Провозглашенная «Вторая революция» была предпринята по указанию Сталина, когда, невзирая на безумные затраты людских и финансовых ресурсов, войска госбезопасности были направлены во все уголки СССР, чтобы держать в страхе крестьянство и рабочих. ОГПУ играло ведущую роль в насильственном проведении политики создания колхозов, а также в принуждении рабочих к выполнению нереальных целей в промышленности, поставленных Первым пятилетним планом. Насильственная коллективизация стала причиной страшного голода 1932–1933 годов, в результате чего возникло стихийное восстание крестьян против политики партии и начались бунты на некогда продуктивных сельскохозяйственных угодьях Украины. Бунты эти жестоко подавлялись войсками ОГПУ40. Хотя Орлов был занят реорганизацией зарубежных операций, он, будучи старшим по должности чекистом и имея многочисленные связи в других отделах, не мог не знать о чудовищных страданиях голодающих народных масс и жестокости, с которой, по приказанию Сталина, ОГПУ усиливало диктат партии. Четверть века спустя он будет говорить, что осведомленность об этом была одним из факторов, способствовавших его решению совершить побег в 1938 году.

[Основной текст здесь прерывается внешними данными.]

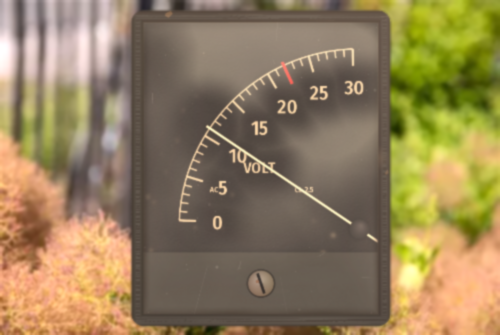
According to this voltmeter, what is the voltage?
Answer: 11 V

«С 1931 года, когда жестокая политика коллективизации сельского хозяйства вызвала голод в СССР, я полностью разочаровался в коммунистической партии и политике Кремля», – заявил Орлов в 1954 году, отвечая на вопросы иммиграционной службы США41. Не объяснил он только одного: почему ему потребовалось еще шесть лет, чтобы взбунтоваться, и почему он продолжал спокойно работать в высших эшелонах становившейся все более бесчеловечной тайной полиции. Никогда Орлов не признавал также и то, что на него ложится какая-то доля коллективной ответственности, которую сотрудники ОГПУ, несомненно, несли за молчаливое согласие с тем, что Сталин полностью контролировал их аппарат. Подобно многим другим революционерам старой закалки, Орлов, по-видимому, держался в стороне и был ослеплен надеждами, возлагаемыми на ленинизм, пока не стало слишком поздно воздействовать на ход сталинских репрессий; когда террор обратился против преданных чекистов вроде него, он предпочел совершить побег.